In fact, Ms. Daly quoted Ms. Bolduc offering to have a senior official attend with her “to make sure you don’t feel like, I don’t know, like fish in a crocodile pond when you’re interviewed by the CBSA.”

None of it sounded like pressure to give false testimony. It sounded like pressure to co-operate with the ArriveCan investigation – something a public servant should be expected to do.

In the meantime, the key question – about a bidding process that was bent to give GCStrategies an advantage – was forgotten.

Ms. Daly did provide good reasons why she isn’t responsible for it.
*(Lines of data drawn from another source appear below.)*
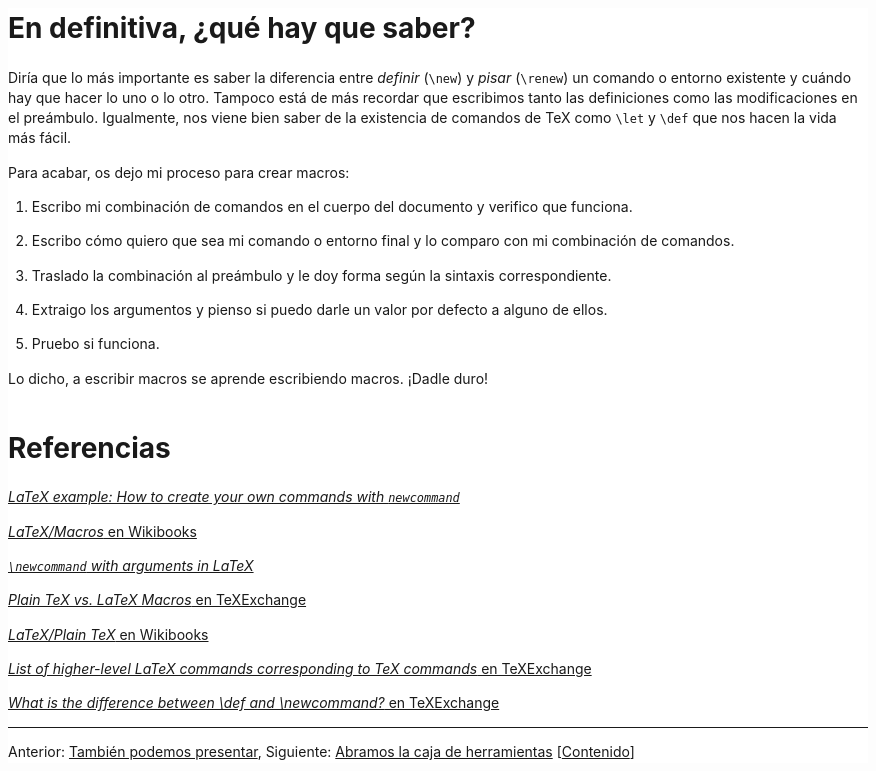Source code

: [`\def`]: https://en.wikibooks.org/wiki/TeX/def

# En definitiva, ¿qué hay que saber?

Diría que lo más importante es saber la diferencia entre *definir*
(`\new`) y *pisar* (`\renew`) un comando o entorno existente y cuándo
hay que hacer lo uno o lo otro. Tampoco está de más recordar que
escribimos tanto las definiciones como las modificaciones en el
preámbulo. Igualmente, nos viene bien saber de la existencia de
comandos de TeX como `\let` y `\def` que nos hacen la vida más fácil.

Para acabar, os dejo mi proceso para crear macros:

1. Escribo mi combinación de comandos en el cuerpo del documento y
   verifico que funciona.

2. Escribo cómo quiero que sea mi comando o entorno final y lo comparo
   con mi combinación de comandos.

3. Traslado la combinación al preámbulo y le doy forma según la
   sintaxis correspondiente.

4. Extraigo los argumentos y pienso si puedo darle un valor por
   defecto a alguno de ellos.

5. Pruebo si funciona.

Lo dicho, a escribir macros se aprende escribiendo macros. ¡Dadle
duro!

# Referencias

[*LaTeX example: How to create your own commands with `newcommand`*](http://alvinalexander.com/blog/post/latex/create-your-own-commands-in-latex-using-newcommand)

[*LaTeX/Macros* en Wikibooks](https://en.wikibooks.org/wiki/LaTeX/Macros)

[*`\newcommand` with arguments in LaTeX*](http://www.shawnlankton.com/2008/01/newcommand-with-argument-in-latex/)

[*Plain TeX vs. LaTeX Macros* en TeXExchange](https://tex.stackexchange.com/questions/35564/plain-tex-vs-latex-macros)

[*LaTeX/Plain TeX* en Wikibooks](https://en.wikibooks.org/wiki/LaTeX/Plain_TeX)

[*List of higher-level LaTeX commands corresponding to TeX commands* en TeXExchange](https://tex.stackexchange.com/questions/26742/list-of-higher-level-latex-commands-corresponding-to-tex-commands/26922#26922)

[*What is the difference between \def and \newcommand?* en TeXExchange](https://tex.stackexchange.com/questions/655/what-is-the-difference-between-def-and-newcommand)

***

<div>
<p> Anterior: <a href="{{ site.github.url
}}/Contenido/12.Presentacion.html">También podemos presentar</a>,
Siguiente: <a href="{{ site.github.url
}}/Contenido/14.Herramientas.html">Abramos la caja de herramientas</a> [<a href="{{ site.github.url }}/">Contenido</a>]</p>
</div>


[*macros*]: http://foldoc.org/macro
[R]: https://en.wikipedia.org/wiki/Real_number#/media/File:Latex_real_numbers.svg
[ensuremath]: http://ceadserv1.nku.edu/longa//public_html/latex/html/ensuremath.html
[`\let`]: https://en.wikibooks.org/wiki/TeX/let
[contadores]: https://www.sharelatex.com/learn/Counters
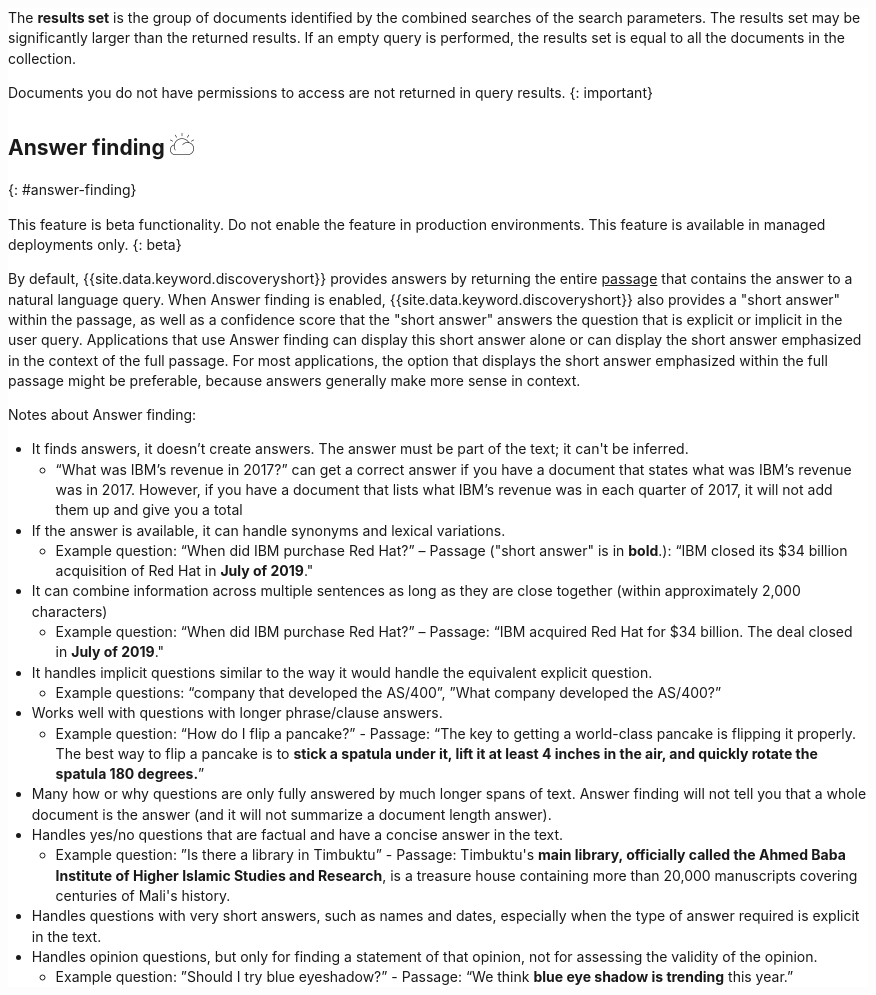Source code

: The **results set** is the group of documents identified by the combined searches of the search parameters. The results set may be significantly larger than the returned results. If an empty query is performed, the results set is equal to all the documents in the collection.

Documents you do not have permissions to access are not returned in query results.
{: important}

## Answer finding ![IBM Cloud only](images/ibm-cloud.png)
{: #answer-finding}

This feature is beta functionality. Do not enable the feature in production environments. This feature is available in managed deployments only.
{: beta}

By default, {{site.data.keyword.discoveryshort}} provides answers by returning the entire [passage](https://cloud.ibm.com/docs/discovery-data?topic=discovery-data-query-parameters#passages) that contains the answer to a natural language query. When Answer finding is enabled, {{site.data.keyword.discoveryshort}} also provides a "short answer" within the passage, as well as a confidence score that the "short answer" answers the question that is explicit or implicit in the user query. Applications that use Answer finding can display this short answer alone or can display the short answer emphasized in the context of the full passage. For most applications, the option that displays the short answer emphasized within the full passage might be preferable, because answers generally make more sense in context.

Notes about Answer finding:
  -  It finds answers, it doesn’t create answers. The answer must be part of the text; it can't be inferred.
     -  “What was IBM’s revenue in 2017?” can get a correct answer if you have a document that states what was IBM’s revenue was in 2017. However, if you have a document that lists what IBM’s revenue was in each quarter of 2017, it will not add them up and give you a total
  -  If the answer is available, it can handle synonyms and lexical variations.
     -  Example question: “When did IBM purchase Red Hat?” – Passage ("short answer" is in **bold**.): “IBM closed its $34 billion acquisition of Red Hat in **July of 2019**."
  -  It can combine information across multiple sentences as long as they are close together (within approximately 2,000 characters)
     -  Example question: “When did IBM purchase Red Hat?” – Passage: “IBM acquired Red Hat for $34 billion. The deal closed in **July of 2019**."
  -  It handles implicit questions similar to the way it would handle the equivalent explicit question.
     - Example questions: “company that developed the AS/400”, ”What company developed the AS/400?”
  - Works well with questions with longer phrase/clause answers.
     -  Example question: “How do I flip a pancake?” - Passage: “The key to getting a world-class pancake is flipping it properly. The best way to flip a pancake is to **stick a spatula under it, lift it at least 4 inches in the air, and quickly rotate the spatula 180 degrees.**”
  - Many how or why questions are only fully answered by much longer spans of text. Answer finding will not tell you that a whole document is the answer (and it will not summarize a document length answer).
  - Handles yes/no questions that are factual and have a concise answer in the text.
     -  Example question: ”Is there a library in Timbuktu” - Passage: Timbuktu's **main library, officially called the Ahmed Baba Institute of Higher Islamic Studies and Research**, is a treasure house containing more than 20,000 manuscripts covering centuries of Mali's history. 
  - Handles questions with very short answers, such as names and dates, especially when the type of answer required is explicit in the text.
  - Handles opinion questions, but only for finding a statement of that opinion, not for assessing the validity of the opinion.
     - Example question: ”Should I try blue eyeshadow?” - Passage: “We think **blue eye shadow is trending** this year.”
She was a mid-level employee at the CBSA with no expertise in IT, no access to procurement systems, and no authority to issue contracts. And she testified that she doesn’t recall discussing contract requirements with Mr. Firth.

But she also told MPs that she once attended a meeting that included her executive director – Mr. Utano – and a senior director from Public Services and Procurement Canada, where the latter told her it was “common” for IT procurement officials to ask suppliers to suggest the terms of bids.

“I’ve never encountered this in the private sector or the federal public service,” she testified. But she added she couldn’t question it. “Asking policy or legal teams about the senior director’s instructions would have been seen as insubordination,” she said.

None of the MPs asked the name of the senior director. Ms. Daly testified that if Mr. Firth sent her information about technical requirements for a bid, she would have passed it on to others at CBSA. The MPs didn’t ask their names.

The issue about how and why officials drafted a tender to give GCStrategies an advantage on a $25-million contract was passed over. The committees of MPs looking into ArriveCan are still finding the answers elusive, and this time, they forgot the question.